Le professeur canadien Michael Geist, qui souligne le caractère adéquat de la réforme anti-contrefaçon introduite par le législateur brésilien, la caractérise [18] [en anglais] comme une approche protectrice du droit d'auteur justement équilibrée, qui ne tombe pas dans le piège du “plus il y en a meilleur c'est”. En d'autres termes, les propositions brésiliennes reconnaissent ce que le Tribunal Suprême du Canada a déclaré il y a quelques années, que l'excès de protection est aussi préjudiciable que son insuffisance.”
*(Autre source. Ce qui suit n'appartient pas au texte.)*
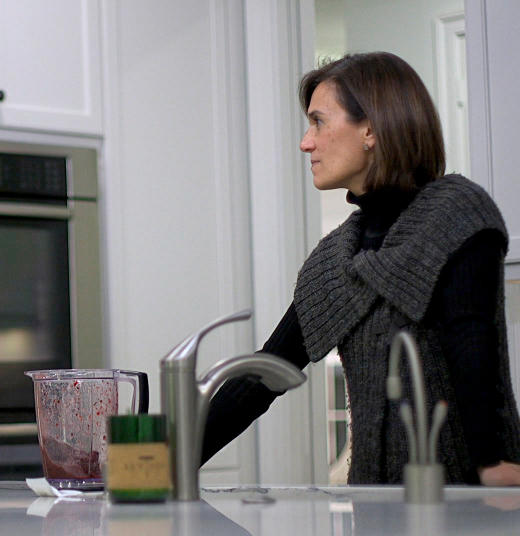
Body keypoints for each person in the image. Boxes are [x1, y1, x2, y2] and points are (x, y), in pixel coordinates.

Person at [200, 52, 520, 486]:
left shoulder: (455, 214)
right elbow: (265, 374)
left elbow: (472, 345)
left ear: (370, 128)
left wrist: (493, 464)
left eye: (318, 122)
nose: (305, 142)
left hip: (467, 499)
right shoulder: (335, 258)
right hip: (374, 507)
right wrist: (162, 466)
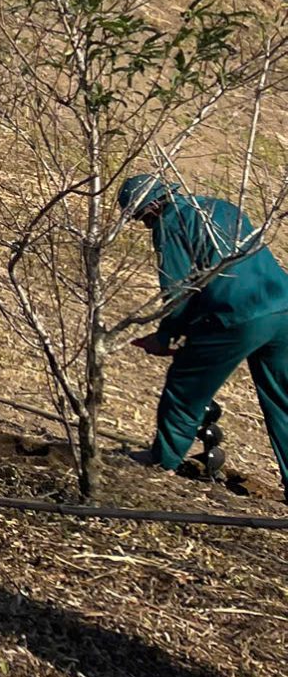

Même avec l'apparent soutien international à la réforme proposée de la loi brésilienne, il faudrait envisager de prêter plus d'attention au manque de dialogue du pays avec les instances internationales concernées, comme le souligne [8] Marilia Maciel :
“Os tratados internacionais que o Brasil assina permitem que os países signatários incluam nas suas legislações nacionais limitações e exceções para uso educacional das obras intelectuais, para facilitar o acesso das obras aos deficientes, para se digitalizar os acervos de bibliotecas, por exemplo. Isso a nossa atual lei de direito autoral não permite. O Brasil tem padrões tão rígidos de proteção à propriedade intelectual que sequer reconhece as limitações e exceções que são facultadas pelos tratados internacionais. Eu acho que seria uma mudança bastante importante, que traria um equilíbrio muito maior entre interesses conflitantes.
Les traités internationaux que le Brésil signe permettent aux pays signataires d'inclure dans leurs législations nationales des limitations et des exceptions pour l'usage didactique des œuvres intellectuelles, pour faciliter l'accès aux handicapés, pour numériser les fonds des bibliothèques, par exemple. Cela, notre loi actuelle ne le permet pas. Le Brésil s'est doté de modèles de protection de la propriété intellectuelle tellement rigides qu'il ne reconnait même pas les limitations et les exceptions rendues possibles par les traités internationaux. Je crois que ce serait un changement si important, qu'il apporterait un équilibre beaucoup plus grand entre des intérêts conflictuels.
À la fin de la consultation publique, le texte sera réécrit en prenant pour base les propositions faites par le public. Aucun délai n'a été fixé pour la présentation par l'exécutif du projet au Congrès.